If she's a slob - don't clean after her, you simply tell DH, Hon can you please ask SD to come and clean her mess, if he does not do it, he can clean it, if it's still there after an hour, you clean it and trash anything that's not wanted on that spot, regardless if it's clothing or school books. (expensive stuff I use to simply fling into Aergia's room... I told her take your stuff to your room, she ignored me, thus I flung it into her room.... could not care if something break, spilled or what ever... my house my rules, you can live like a pig in your room, I will not live like a pig in the house.)

Ignore her if she's disrespectful towards you, pretend she's not there..... and in private you tell DH, if your brat ever talks to me like that again there will be consequences for the both of you..... deal with it and now. He will not, this is a sign that you can then deal with it by telling SD - I'm not your mother or your father, you will not talk to me in that manner understood. Put on your bitch face and voice.

See it's not re engaging if you stand up for yourself, or deal with something effecting you directly in a negative way.

GoingWicked's picture

With the meals, I'd refuse to cook and participate in "family:" meals, I'd plan and cook for myself only. I'd just explain to DH that if I don't get to eat, why would I bother cooking? If your DH wants family meals to resume, he's going to parent his offspring.

Buy her electronics for her room and sign her up for after school programs or summer school, so she's not in the common areas annoying you, spreading her stink and making a mess.

Otherwise try to treat her the same way you want to be treated, if she's disrespectful ignore her, let DH handle her moodiness, feel free to be completely hands off, she's not your child, you have absolutely no responsibility for her, leave the house and relax somewhere else when it gets bad, always make DH do the dirty work, and have fun when you can take her out shopping when it's a good day and she's not driving you up the wall.

I've got a 13 year old stepdaughter too, I thank God she is not here 100% of the time.

MoominMama's picture

Plate her food up. If she complains then you just tell her what the problem is and why you have done it.

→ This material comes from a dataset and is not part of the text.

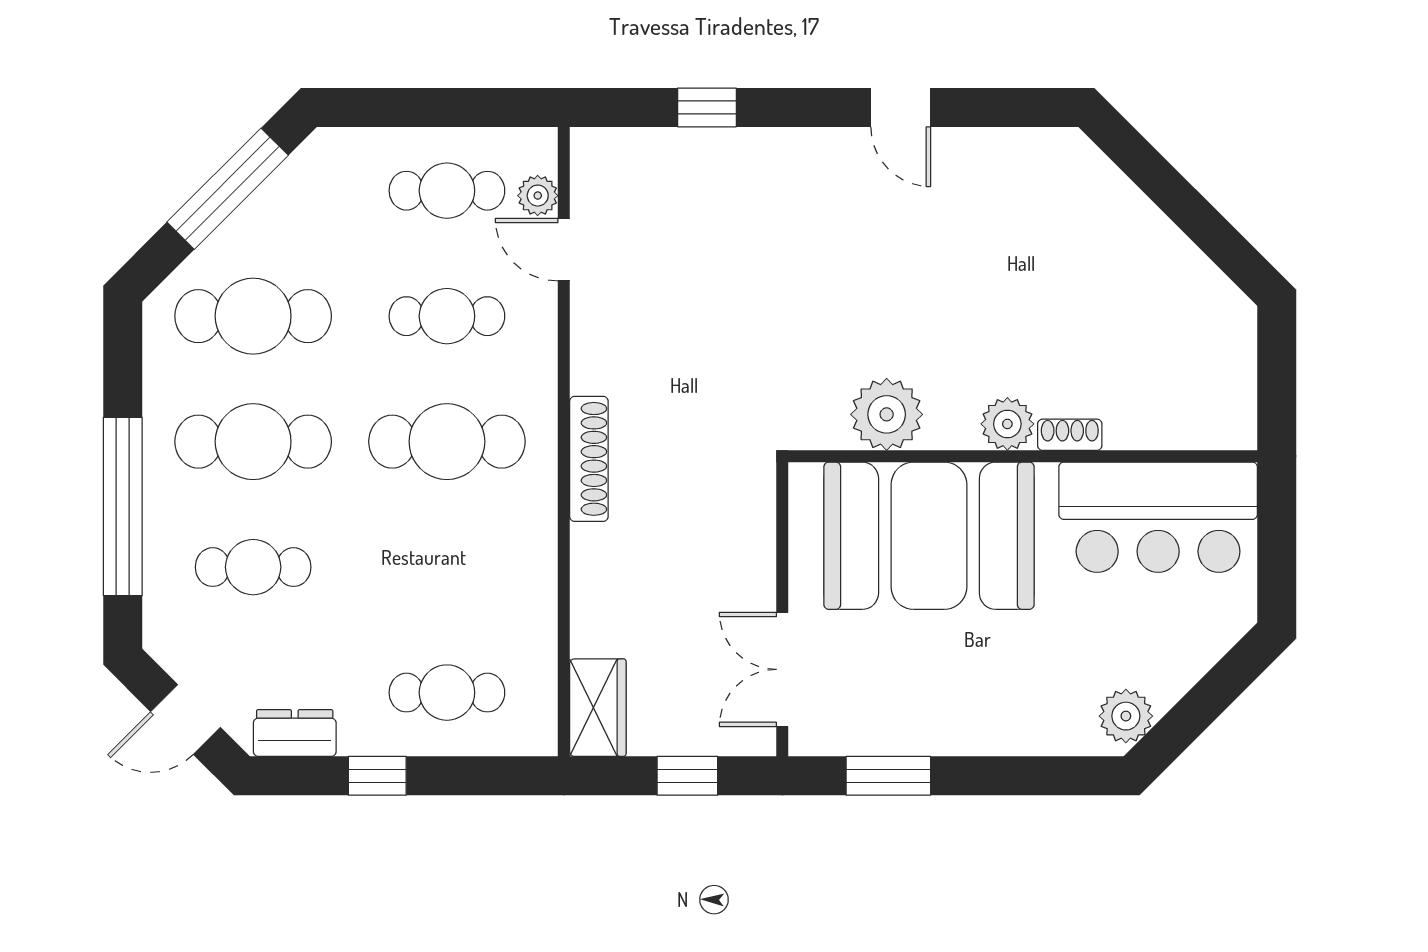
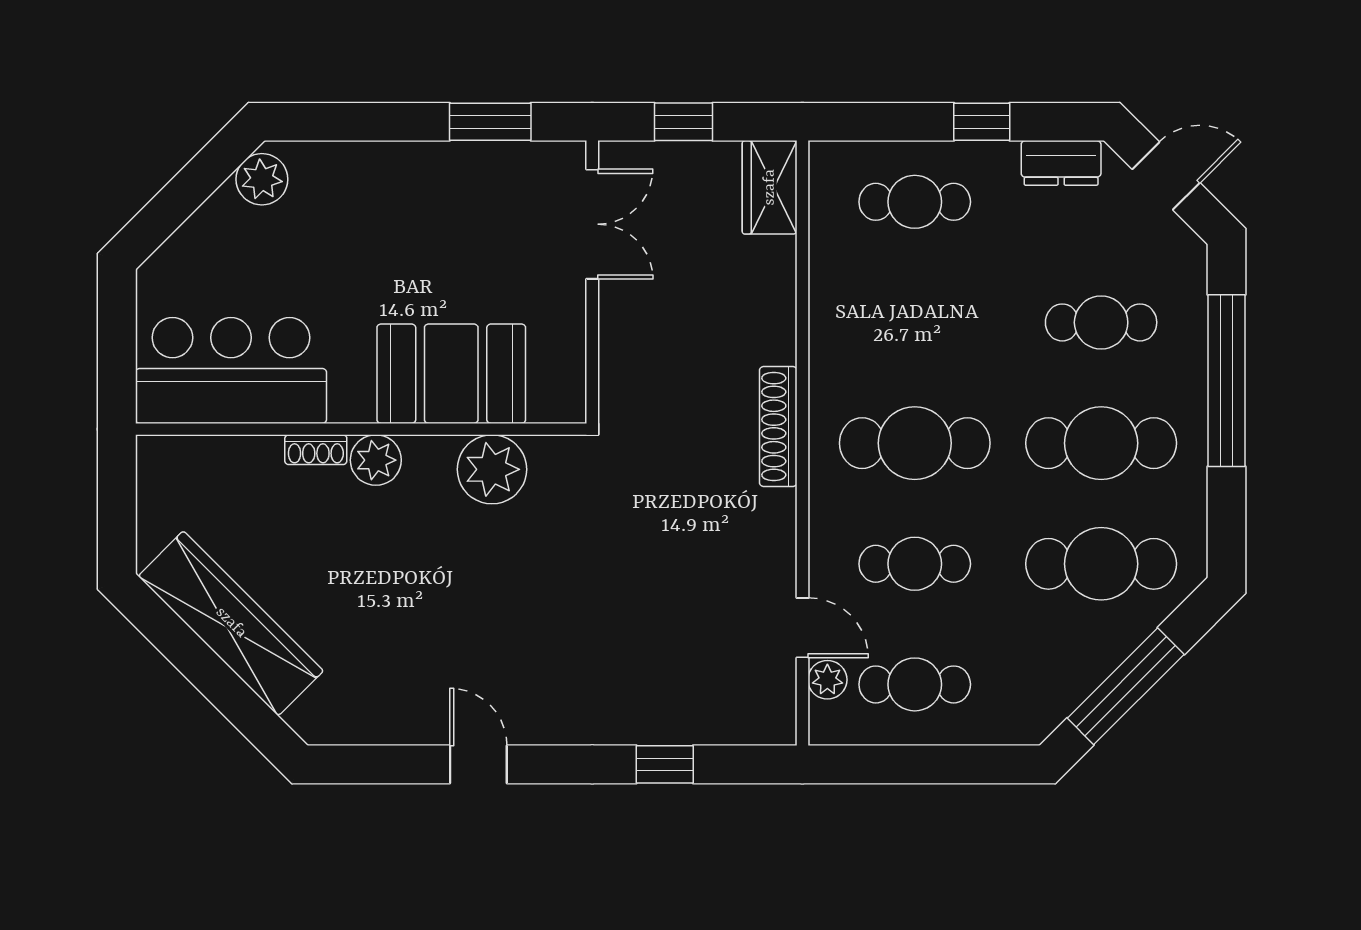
wardrobe: (1158, 254) -> (231, 623), added
booth: (929, 536) -> (451, 374), width x0.73, depth x0.70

There is little point in playing nice with these type of kids. You can pussy foot around them, try to be fair and nice etc but in the end they will throw you under the bus at the first opportunity. Apart from that, you need to sit down with your DH, explain the problems you are having and he has to deal with it. She won't like the changes and all hell will break loose.

Maybe a word with the school about her lack of socialising? They might be in a position to suggest to the BM that some therapy might be helpful. We have a similar problem with SS17 (he is high functioning AS) and we just had to almost force him to do stuff, it's always a battle so you have my sympathy.

Try not to be involved with her too much, just where it is absolutely necessary (and the meals sound like one of those times) and get her father to deal with her and find activities outside the home for her. Does she live full time with you? is BM not in the picture?

KH4573's picture

Your post is so very similar to my situation about my 13 year old SD too. She's socially awkward and annoying as HELL. Same thing, DH won't address the issues either. Compelte denial. Have you considered she may be on the autistic spectrum? The lack of hygiene could be sensory issues or even depression. Hard to say really but I feel your pain. I disengaged as much as possible and I try and ignore her when she is at my house. I don't know how else to cope.

Paula-jean79's picture

It's awful isn't it!! I think she probably has something going on like ADHD but DH and BM won't really get it checked out. Major denile going on. I've politely told him he may want to get a therapist to run some tests on her. She is in therapy now but it hasn't helped at least not so far. I try to ignore her but sometimes it's easier just to look when she asks me to so that she shuts up about it quicker. She's really bad about bugging and irritating people. For a while there it felt like she was flat out bullying me and being horrible on purpose.